Composed entirely of granite, except for its southern extremity, which is millstone grit, its lofty cliffs are very wild and rugged and picturesque, and for two miles along its eastern side there is a remarkable series of chasms, from three to twenty feet wide and some of them of great depth, known to the islanders as the Earthquakes. The shingle beach at the south-eastern corner, in the shelter of Rat Island, is the only landing-place, but many vessels find good anchorage on the eastern side, well protected from westerly winds. Many ships, however, have been wrecked among the terrible rocks round its base, including the battleship Montagu, lost in 1906, and, according to tradition, one of the galleons of the Spanish Armada. There is a lighthouse at each end of the island, and the southern one is the most powerful in Devonshire.
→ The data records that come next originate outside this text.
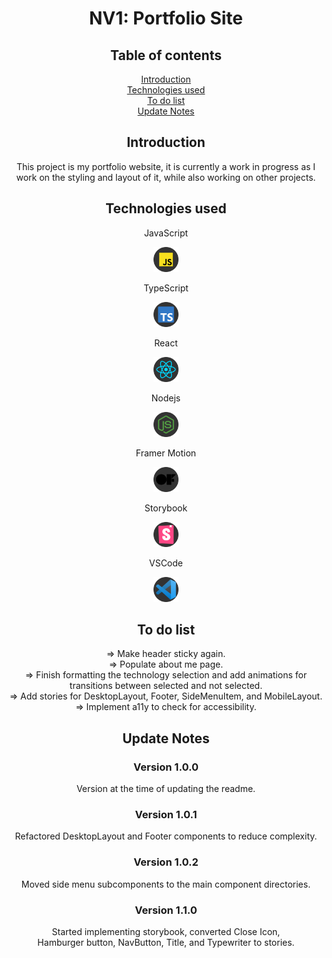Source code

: <div align=center>

# NV1: Portfolio Site

## Table of contents

[Introduction](#introduction)  
[Technologies used](#technologies-used)  
[To do list](#to-do-list)  
[Update Notes](#update-notes)

## Introduction

This project is my portfolio website, it is currently a work in progress as I work on the styling and layout of it, while also working on other projects.

## Technologies used

JavaScript

<figure>
  <img src="/src/assets/images/Technologies/javascript.svg" alt="JavaScript" width="40" height="40">
</figure>

TypeScript

<figure>
  <img src="/src/assets/images/Technologies/typescript.svg" alt="TypeScript" width="40" height="40">
</figure>

React

<figure>
  <img src="/src/assets/images/Technologies/react.svg" alt="React" width="40" height="40">
</figure>

Nodejs

<figure>
  <img src="/src/assets/images/Technologies/nodejs-icon.svg" alt="Nodejs" width="40" height="40">
</figure>

Framer Motion

<figure>
  <img src="/src/assets/images/Technologies/framermotion.svg" alt="Framer Motion" width="40" height="40">
</figure>

Storybook

<figure>
  <img src="/src/assets/images/Technologies/storybook.svg" alt="storybook" width="40" height="40">
</figure>

VSCode

<figure>
  <img src="/src/assets/images/Technologies/vscode.svg" alt="VS Code" width="40" height="40">
</figure>

## To do list

=> Make header sticky again.  
=> Populate about me page.  
=> Finish formatting the technology selection and add animations for transitions between selected and not selected.  
=> Add stories for DesktopLayout, Footer, SideMenuItem, and MobileLayout.
=> Implement a11y to check for accessibility.

## Update Notes

<!-- Version MAJOR.MINOR.PATCH -->

### Version 1.0.0 <!-- omit in toc -->

Version at the time of updating the readme.

### Version 1.0.1 <!-- omit in toc -->

Refactored DesktopLayout and Footer components to reduce complexity.

### Version 1.0.2 <!-- omit in toc -->

Moved side menu subcomponents to the main component directories.

### Version 1.1.0 <!-- omit in toc -->

Started implementing storybook, converted Close Icon,  
Hamburger button, NavButton, Title, and Typewriter to stories.

</div>
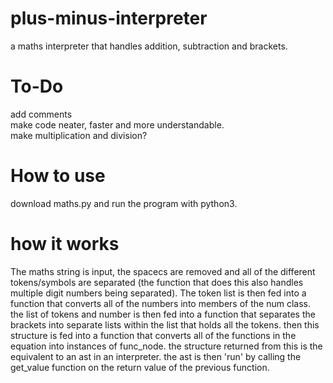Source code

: # plus-minus-interpreter
a maths interpreter that handles addition, subtraction and brackets. 

# To-Do
add comments                   
make code neater, faster and more understandable.           
make multiplication and division?       

# How to use
download maths.py and run the program with python3. 

# how it works
The maths string is input, the spacecs are removed and all of the different tokens/symbols are separated (the function that does this also handles multiple digit numbers being separated).
The token list is then fed into a function that converts all of the numbers into members of the num class.
the list of tokens and number is then fed into a function that separates the brackets into separate lists within the list that holds all the tokens.
then this structure is fed into a function that converts all of the functions in the equation into instances of func_node.
the structure returned from this is the equivalent to an ast in an interpreter.
the ast is then 'run' by calling the get_value function on the return value of the previous function.
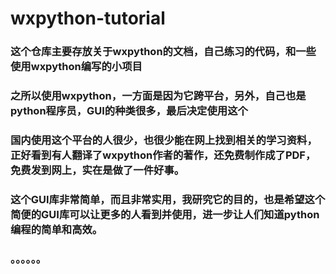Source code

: # wxpython-tutorial
###  这个仓库主要存放关于wxpython的文档，自己练习的代码，和一些使用wxpython编写的小项目
###  之所以使用wxpython，一方面是因为它跨平台，另外，自己也是python程序员，GUI的种类很多，最后决定使用这个
### 国内使用这个平台的人很少，也很少能在网上找到相关的学习资料，正好看到有人翻译了wxpython作者的著作，还免费制作成了PDF，免费发到网上，实在是做了一件好事。
### 这个GUI库非常简单，而且非常实用，我研究它的目的，也是希望这个简便的GUI库可以让更多的人看到并使用，进一步让人们知道python编程的简单和高效。

### 。。。。。。

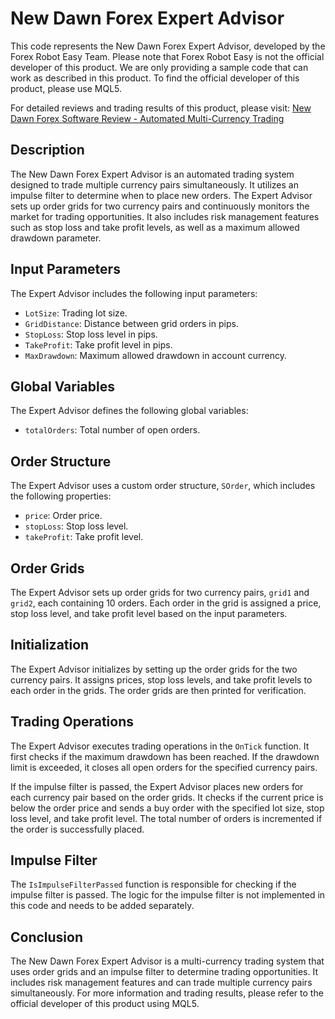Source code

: # New Dawn Forex Expert Advisor

This code represents the New Dawn Forex Expert Advisor, developed by the Forex Robot Easy Team. Please note that Forex Robot Easy is not the official developer of this product. We are only providing a sample code that can work as described in this product. To find the official developer of this product, please use MQL5.

For detailed reviews and trading results of this product, please visit: [New Dawn Forex Software Review - Automated Multi-Currency Trading](https://forexroboteasy.com/forex-robot-review/new-dawn-forex-software-review-automated-multi-currency-trading/)

## Description

The New Dawn Forex Expert Advisor is an automated trading system designed to trade multiple currency pairs simultaneously. It utilizes an impulse filter to determine when to place new orders. The Expert Advisor sets up order grids for two currency pairs and continuously monitors the market for trading opportunities. It also includes risk management features such as stop loss and take profit levels, as well as a maximum allowed drawdown parameter.

## Input Parameters

The Expert Advisor includes the following input parameters:

- `LotSize`: Trading lot size.
- `GridDistance`: Distance between grid orders in pips.
- `StopLoss`: Stop loss level in pips.
- `TakeProfit`: Take profit level in pips.
- `MaxDrawdown`: Maximum allowed drawdown in account currency.

## Global Variables

The Expert Advisor defines the following global variables:

- `totalOrders`: Total number of open orders.

## Order Structure

The Expert Advisor uses a custom order structure, `SOrder`, which includes the following properties:

- `price`: Order price.
- `stopLoss`: Stop loss level.
- `takeProfit`: Take profit level.

## Order Grids

The Expert Advisor sets up order grids for two currency pairs, `grid1` and `grid2`, each containing 10 orders. Each order in the grid is assigned a price, stop loss level, and take profit level based on the input parameters.

## Initialization

The Expert Advisor initializes by setting up the order grids for the two currency pairs. It assigns prices, stop loss levels, and take profit levels to each order in the grids. The order grids are then printed for verification.

## Trading Operations

The Expert Advisor executes trading operations in the `OnTick` function. It first checks if the maximum drawdown has been reached. If the drawdown limit is exceeded, it closes all open orders for the specified currency pairs.

If the impulse filter is passed, the Expert Advisor places new orders for each currency pair based on the order grids. It checks if the current price is below the order price and sends a buy order with the specified lot size, stop loss level, and take profit level. The total number of orders is incremented if the order is successfully placed.

## Impulse Filter

The `IsImpulseFilterPassed` function is responsible for checking if the impulse filter is passed. The logic for the impulse filter is not implemented in this code and needs to be added separately.

## Conclusion

The New Dawn Forex Expert Advisor is a multi-currency trading system that uses order grids and an impulse filter to determine trading opportunities. It includes risk management features and can trade multiple currency pairs simultaneously. For more information and trading results, please refer to the official developer of this product using MQL5.
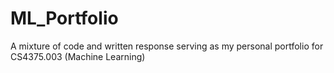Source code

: # ML_Portfolio
A mixture of code and written response serving as my personal portfolio for CS4375.003 (Machine Learning)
Perhaps the greatest charm of Lundy lies, as will be shown in some detail in a later chapter, in its natural history, especially in the vast numbers of birds which visit it in the breeding season. Among very rare stragglers that have been shot here is the Iceland falcon, a species of which very few examples have been recorded for this country. A few plants and insects are peculiar to the spot. There are now few trees, except those planted not long ago near the owner's house in a cleft at the south-eastern end, but some shrubs, such as fuchsias, hydrangeas, and rhododendrons grow to a great size, and the mesembryanthemums are particularly vigorous and beautiful.
Granite for the Thames Embankment was obtained here, but the quarries have long been closed, and farming is the chief industry of the few inhabitants.
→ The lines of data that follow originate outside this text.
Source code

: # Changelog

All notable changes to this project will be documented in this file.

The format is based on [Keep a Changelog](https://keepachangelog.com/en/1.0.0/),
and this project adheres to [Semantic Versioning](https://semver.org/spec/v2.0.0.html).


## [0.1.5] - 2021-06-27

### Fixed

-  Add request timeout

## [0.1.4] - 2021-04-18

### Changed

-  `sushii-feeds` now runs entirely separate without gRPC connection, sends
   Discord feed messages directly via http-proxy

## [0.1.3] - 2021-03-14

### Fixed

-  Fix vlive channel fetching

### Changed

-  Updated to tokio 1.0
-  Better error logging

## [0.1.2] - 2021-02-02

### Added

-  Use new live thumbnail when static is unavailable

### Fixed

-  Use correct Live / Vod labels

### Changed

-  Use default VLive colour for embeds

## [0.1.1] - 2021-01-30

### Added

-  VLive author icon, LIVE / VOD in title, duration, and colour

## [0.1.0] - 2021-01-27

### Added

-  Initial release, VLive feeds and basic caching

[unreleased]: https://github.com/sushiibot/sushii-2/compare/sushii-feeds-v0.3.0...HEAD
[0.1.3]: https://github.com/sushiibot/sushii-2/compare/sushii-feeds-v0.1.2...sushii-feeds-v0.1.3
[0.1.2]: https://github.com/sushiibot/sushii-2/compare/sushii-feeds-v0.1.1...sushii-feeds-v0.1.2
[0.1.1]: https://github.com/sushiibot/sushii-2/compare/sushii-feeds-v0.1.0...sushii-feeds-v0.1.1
There are evidences of very ancient occupation, in the shape of kistvaens, tumuli, and the foundations of primitive dwellings; and in times more recent the island has had a stirring history. In the reign of Henry II it was held by the turbulent family of the Montmorencies or Moriscos, and the shell of Morisco Castle, now converted into cottages, still stands on the south-east corner of the island. During the Civil War it was fortified for the king, and only surrendered in 1647. At various times in the seventeenth century it was captured by French, Spaniards, and Algerines; and it was, moreover, several times occupied by pirates, some of whom were Englishmen, who found it a convenient station from which to plunder ships sailing up the Bristol Channel.
[5. Watershed. Rivers and the tracing of their courses. Lakes.]
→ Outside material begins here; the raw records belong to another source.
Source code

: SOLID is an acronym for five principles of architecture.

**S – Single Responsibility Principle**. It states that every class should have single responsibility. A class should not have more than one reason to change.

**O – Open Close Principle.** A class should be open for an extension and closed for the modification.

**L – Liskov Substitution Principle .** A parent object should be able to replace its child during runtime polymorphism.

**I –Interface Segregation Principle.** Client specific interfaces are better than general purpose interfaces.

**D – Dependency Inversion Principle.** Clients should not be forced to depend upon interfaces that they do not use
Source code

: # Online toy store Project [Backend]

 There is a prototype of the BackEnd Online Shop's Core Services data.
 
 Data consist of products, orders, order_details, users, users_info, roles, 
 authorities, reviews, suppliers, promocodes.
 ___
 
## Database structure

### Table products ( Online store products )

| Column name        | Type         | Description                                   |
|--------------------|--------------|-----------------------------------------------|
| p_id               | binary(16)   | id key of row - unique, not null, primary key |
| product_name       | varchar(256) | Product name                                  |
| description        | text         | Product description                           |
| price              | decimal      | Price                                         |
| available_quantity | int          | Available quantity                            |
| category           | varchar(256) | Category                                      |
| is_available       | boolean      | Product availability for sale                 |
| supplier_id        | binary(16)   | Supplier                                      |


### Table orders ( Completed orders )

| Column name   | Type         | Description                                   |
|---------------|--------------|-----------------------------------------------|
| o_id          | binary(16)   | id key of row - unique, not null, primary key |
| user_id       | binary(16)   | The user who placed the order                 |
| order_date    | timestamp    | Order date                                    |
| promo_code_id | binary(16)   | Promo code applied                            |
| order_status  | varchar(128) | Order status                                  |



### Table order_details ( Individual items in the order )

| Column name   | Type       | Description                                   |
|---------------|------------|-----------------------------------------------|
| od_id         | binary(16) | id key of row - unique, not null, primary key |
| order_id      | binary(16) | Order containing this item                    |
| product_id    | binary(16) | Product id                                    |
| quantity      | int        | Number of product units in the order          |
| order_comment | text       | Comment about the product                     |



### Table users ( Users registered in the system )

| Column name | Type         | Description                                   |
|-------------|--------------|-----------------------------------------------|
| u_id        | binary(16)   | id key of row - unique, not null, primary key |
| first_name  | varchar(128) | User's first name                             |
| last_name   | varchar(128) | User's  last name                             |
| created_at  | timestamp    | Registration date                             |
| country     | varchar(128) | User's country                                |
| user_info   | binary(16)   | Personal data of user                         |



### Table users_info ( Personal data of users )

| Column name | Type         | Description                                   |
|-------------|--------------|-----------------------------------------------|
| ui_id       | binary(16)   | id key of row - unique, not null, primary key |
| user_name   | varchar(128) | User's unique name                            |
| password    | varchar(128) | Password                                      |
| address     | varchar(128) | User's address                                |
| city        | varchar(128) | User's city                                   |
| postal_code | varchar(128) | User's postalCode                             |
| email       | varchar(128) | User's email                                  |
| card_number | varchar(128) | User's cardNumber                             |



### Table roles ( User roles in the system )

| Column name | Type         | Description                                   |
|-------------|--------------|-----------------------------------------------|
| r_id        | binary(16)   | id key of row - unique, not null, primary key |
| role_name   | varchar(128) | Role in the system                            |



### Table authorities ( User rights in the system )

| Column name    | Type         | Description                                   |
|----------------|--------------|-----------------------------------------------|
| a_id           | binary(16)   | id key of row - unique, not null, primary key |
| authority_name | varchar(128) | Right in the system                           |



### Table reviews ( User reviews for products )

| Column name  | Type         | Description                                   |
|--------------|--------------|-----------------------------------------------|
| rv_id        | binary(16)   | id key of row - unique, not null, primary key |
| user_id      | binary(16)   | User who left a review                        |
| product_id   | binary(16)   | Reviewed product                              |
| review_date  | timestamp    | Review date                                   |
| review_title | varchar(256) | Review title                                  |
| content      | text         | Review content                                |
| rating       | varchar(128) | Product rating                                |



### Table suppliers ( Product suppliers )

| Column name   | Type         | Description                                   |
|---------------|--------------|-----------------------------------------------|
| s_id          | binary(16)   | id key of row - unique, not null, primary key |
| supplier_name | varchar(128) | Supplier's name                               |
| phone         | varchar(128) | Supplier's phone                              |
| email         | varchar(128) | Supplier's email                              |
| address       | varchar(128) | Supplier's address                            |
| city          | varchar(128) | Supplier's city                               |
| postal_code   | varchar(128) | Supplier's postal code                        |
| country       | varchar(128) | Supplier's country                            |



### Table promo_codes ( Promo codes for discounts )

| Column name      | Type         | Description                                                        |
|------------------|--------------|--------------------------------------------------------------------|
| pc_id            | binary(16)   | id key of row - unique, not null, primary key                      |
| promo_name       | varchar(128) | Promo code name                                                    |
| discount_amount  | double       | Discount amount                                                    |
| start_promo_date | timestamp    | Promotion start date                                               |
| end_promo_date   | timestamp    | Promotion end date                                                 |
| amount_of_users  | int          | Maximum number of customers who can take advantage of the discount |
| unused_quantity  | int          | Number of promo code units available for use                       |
Devonshire is a well-watered county, a county of many rivers; and although not one of its multitudinous streams is of real commercial importance or of much value as a water-way, by their mere abundance and by the beauty of their scenery, especially of the magnificent ravines which many of them in the lapse of ages have worn deep in the rock, they form one of its most striking features.
By far the most important watershed is the great upland of Dartmoor, where, with few exceptions, rise all the principal rivers. The headwaters of the Tamar and the Torridge—which rise close together, but flow in very different directions and reach different seas—are in the high ground in the north-west, on the very border of Cornwall, and the sources of the Exe and of its great twin stream the Barle are on the moor to which the former gives its name, just inside the county of Somerset. But the tributaries of all these are drawn from the bogs of Dartmoor, and especially from the morasses round the now insignificant sheet of water known as Cranmere Pool. The whole eastern border of the county, from Exmoor southward to the Blackdown Hills, is a source of streams. Such are the Lyn, flowing into the Bristol Channel; the Bray, the Yeo, and the Mole, tributaries of the Taw; the Loman, the Culm, and the Clyst, tributaries of the Exe; the Otter, falling into the English Channel; and the Yarty, a tributary of the Axe. It is remarkable that of all the many streams of Devonshire, only two of any consequence reach the estuary of the Severn. Almost all flow into the English Channel.